### EXERCISES TO COMPLETE
1. In the snowmobile post, what grease do Ski-Doo sleds use on their outer bearings?
2. Please set down the snowmobile post word for word, starting with "Last yr my buddy" and going on through "in one season.".

### TEXT BLOCK
____

All sled have problems, thats is a promise. I have only replaced cranks in Cats at my house, no other brand. Are you going by ONE crank you saw go? How is the sled maintained? Is it run on less than stellar snow conditions? There is alot of what ifs to a sled breaking down, not just because its a Ski Doo. Yes, Doos use Isoflex to grease outer bearings. Isoflex is a great grease and will last a LONG TIME, but you need to pay attention to the PTO seal. The grease just doesn't dissappear. If you blow a belt and nic the seal, run the sled hot, improperly tuned and maintained clutches,etc.... then you run the risk of damaging that PTO seal

Last yr my buddy personally owned 3 Kats: 2009 M8 Turbo, 2007 M7 and 2008 M1000. The M7 had a clutch break at 1800 miles which jammed into the belly pan, taking out the crank. The M1000 had just over 1000 miles and the crank just broke right off at the clutch. Thats two out of three KATS going down in one season.

____

### SUPPLIED INFORMATION
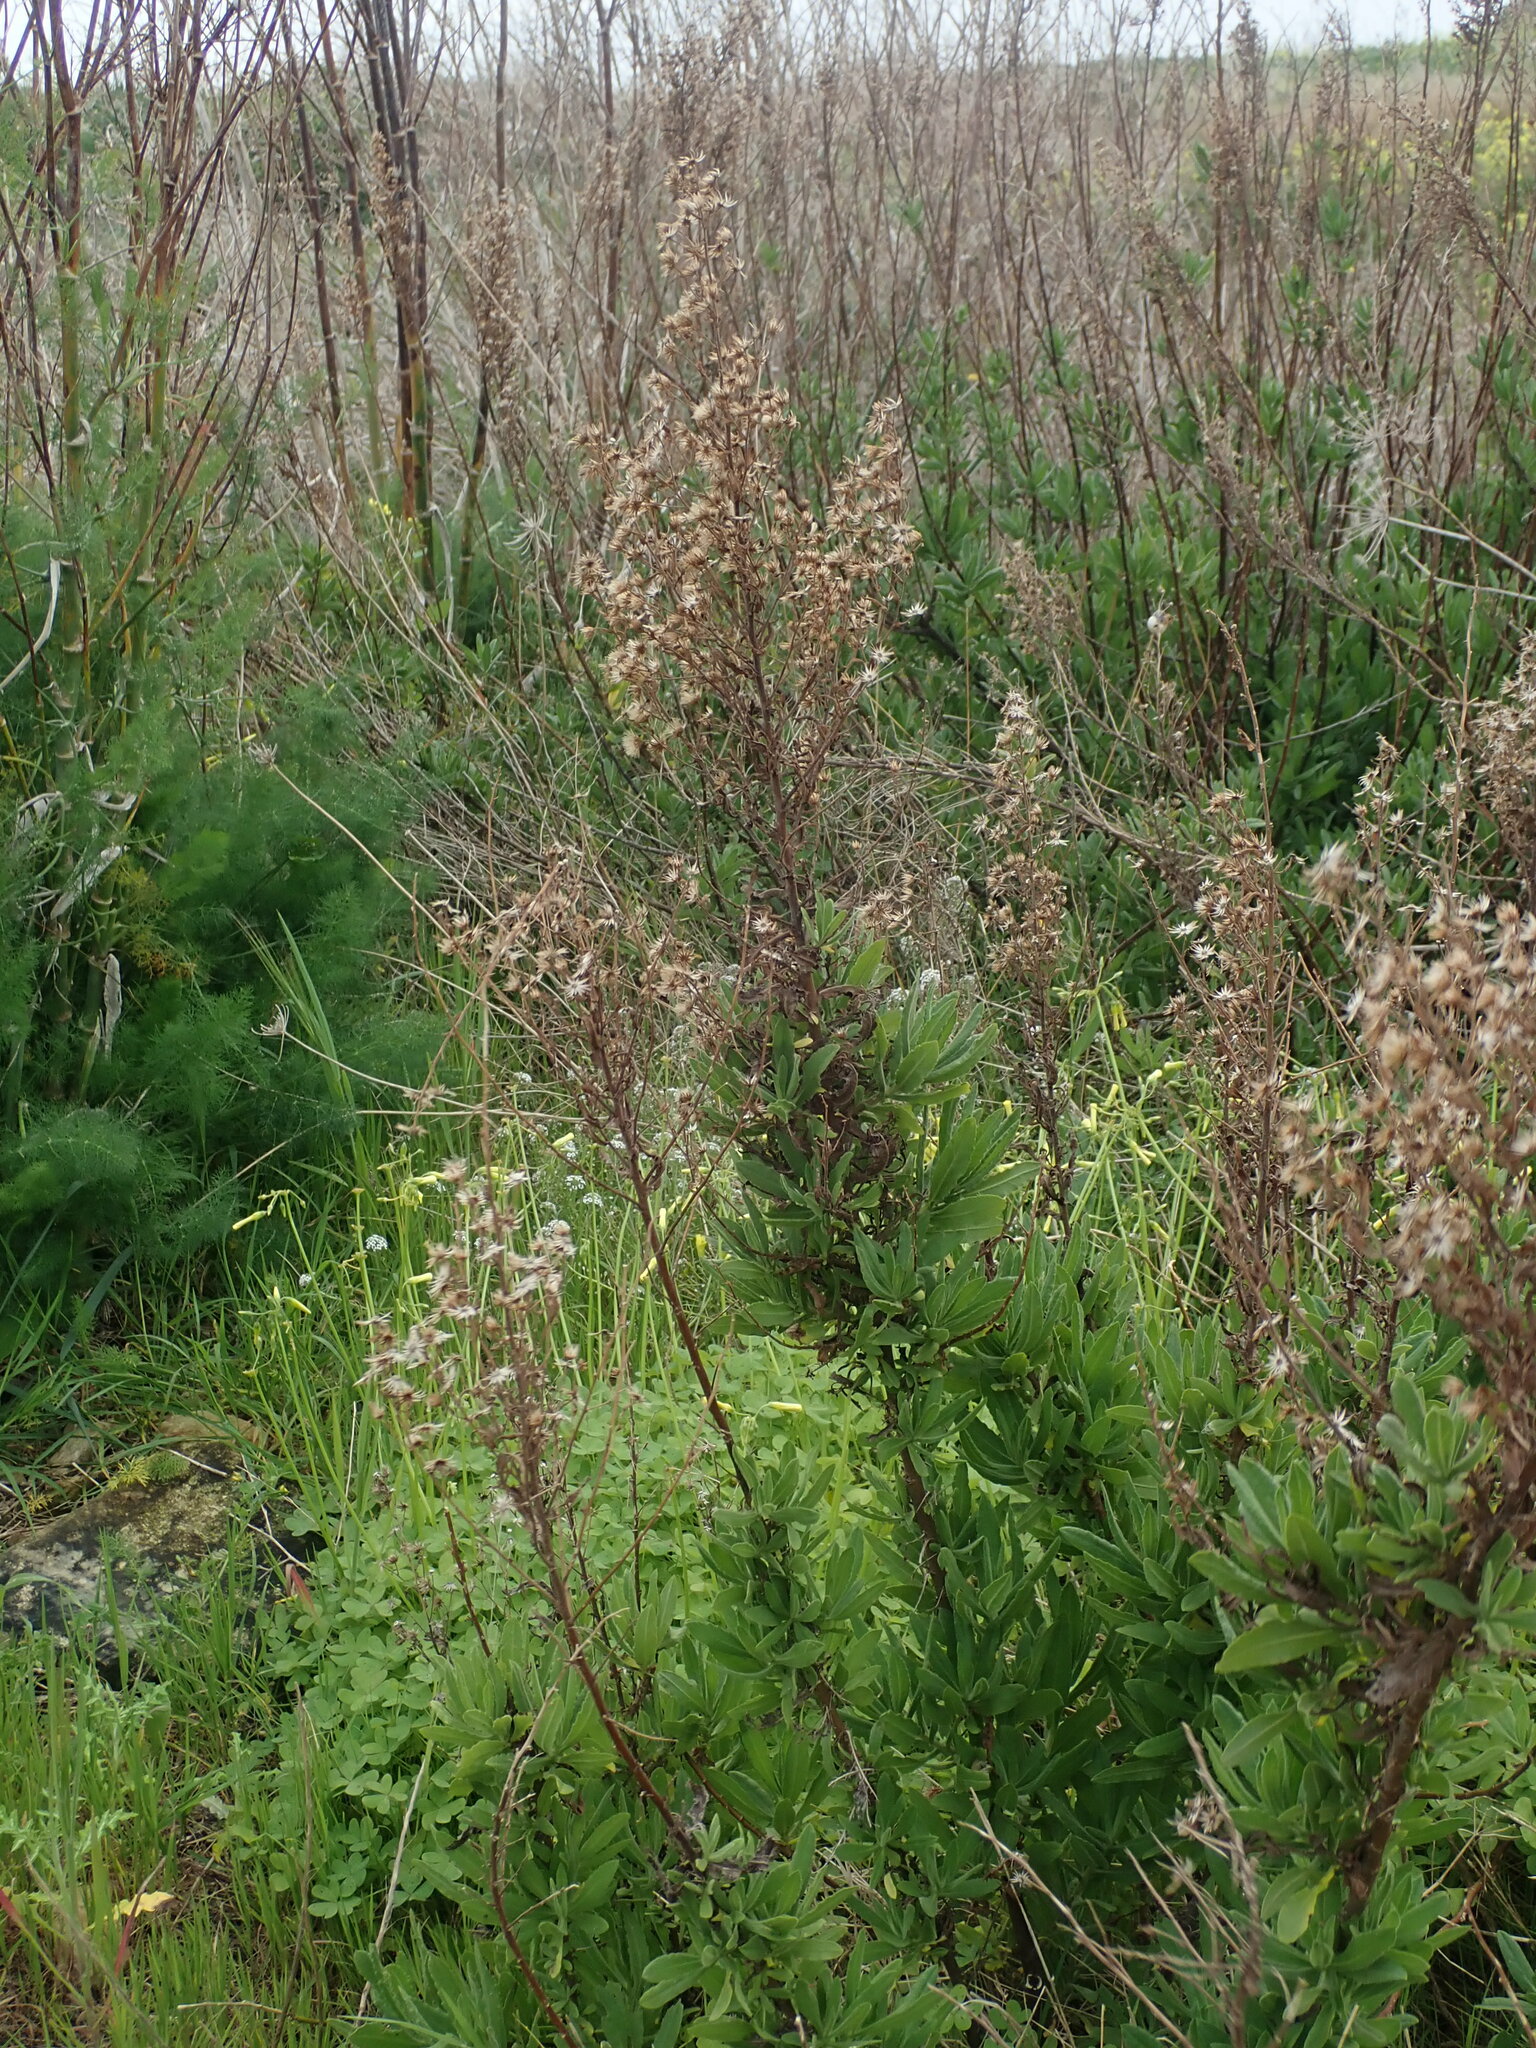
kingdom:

____

### SOLUTIONS TO THE TASKS
1. Isoflex.

2.
Last yr my buddy personally owned 3 Kats: 2009 M8 Turbo, 2007 M7 and 2008 M1000. The M7 had a clutch break at 1800 miles which jammed into the belly pan, taking out the crank. The M1000 had just over 1000 miles and the crank just broke right off at the clutch. Thats two out of three KATS going down in one season.